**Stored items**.
>>>>>
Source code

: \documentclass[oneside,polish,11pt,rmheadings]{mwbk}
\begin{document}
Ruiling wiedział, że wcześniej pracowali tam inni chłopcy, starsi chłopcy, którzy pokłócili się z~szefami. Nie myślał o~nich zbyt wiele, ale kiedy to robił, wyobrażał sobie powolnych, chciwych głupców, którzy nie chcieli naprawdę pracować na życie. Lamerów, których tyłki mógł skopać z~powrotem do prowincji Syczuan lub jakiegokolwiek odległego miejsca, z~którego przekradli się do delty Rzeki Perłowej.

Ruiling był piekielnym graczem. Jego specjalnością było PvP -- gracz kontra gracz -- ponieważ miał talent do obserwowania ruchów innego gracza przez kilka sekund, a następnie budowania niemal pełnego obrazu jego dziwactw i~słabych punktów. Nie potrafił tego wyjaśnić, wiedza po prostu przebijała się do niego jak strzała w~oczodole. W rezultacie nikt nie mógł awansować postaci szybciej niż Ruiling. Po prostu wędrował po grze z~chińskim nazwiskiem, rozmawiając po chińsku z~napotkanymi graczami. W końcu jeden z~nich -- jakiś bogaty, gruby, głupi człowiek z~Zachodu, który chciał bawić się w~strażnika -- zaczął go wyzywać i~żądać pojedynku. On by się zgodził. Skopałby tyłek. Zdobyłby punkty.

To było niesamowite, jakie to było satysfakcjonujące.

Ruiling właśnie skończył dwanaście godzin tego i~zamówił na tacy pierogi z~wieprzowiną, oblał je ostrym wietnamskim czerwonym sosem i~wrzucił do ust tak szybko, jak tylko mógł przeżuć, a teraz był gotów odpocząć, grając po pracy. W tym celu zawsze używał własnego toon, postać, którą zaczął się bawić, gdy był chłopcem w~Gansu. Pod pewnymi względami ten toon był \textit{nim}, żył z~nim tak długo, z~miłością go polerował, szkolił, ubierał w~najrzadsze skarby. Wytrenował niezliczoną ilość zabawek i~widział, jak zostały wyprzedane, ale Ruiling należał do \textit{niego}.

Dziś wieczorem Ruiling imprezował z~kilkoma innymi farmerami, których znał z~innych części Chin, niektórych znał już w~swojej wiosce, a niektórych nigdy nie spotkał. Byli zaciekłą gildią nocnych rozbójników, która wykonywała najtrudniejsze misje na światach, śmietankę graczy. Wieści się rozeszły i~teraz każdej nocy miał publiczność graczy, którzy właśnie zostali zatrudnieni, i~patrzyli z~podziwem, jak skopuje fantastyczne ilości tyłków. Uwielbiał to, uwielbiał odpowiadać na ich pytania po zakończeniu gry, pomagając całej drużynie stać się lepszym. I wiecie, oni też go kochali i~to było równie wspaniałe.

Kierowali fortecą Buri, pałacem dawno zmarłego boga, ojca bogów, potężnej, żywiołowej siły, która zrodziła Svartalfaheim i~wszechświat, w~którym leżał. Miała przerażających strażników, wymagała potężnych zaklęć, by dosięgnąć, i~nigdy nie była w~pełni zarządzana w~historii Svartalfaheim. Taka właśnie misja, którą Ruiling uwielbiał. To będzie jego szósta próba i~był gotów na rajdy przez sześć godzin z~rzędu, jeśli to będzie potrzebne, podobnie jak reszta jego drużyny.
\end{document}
<<<<<
**YOUR INSTRUCTIONS**.
Repeat only the stretch of lines that begins at the line containing "Kierowali fortecą Buri, pałacem" and ends at the last line above, both included.

**TASK RESULT**.
Kierowali fortecą Buri, pałacem dawno zmarłego boga, ojca bogów, potężnej, żywiołowej siły, która zrodziła Svartalfaheim i~wszechświat, w~którym leżał. Miała przerażających strażników, wymagała potężnych zaklęć, by dosięgnąć, i~nigdy nie była w~pełni zarządzana w~historii Svartalfaheim. Taka właśnie misja, którą Ruiling uwielbiał. To będzie jego szósta próba i~był gotów na rajdy przez sześć godzin z~rzędu, jeśli to będzie potrzebne, podobnie jak reszta jego drużyny.
\end{document}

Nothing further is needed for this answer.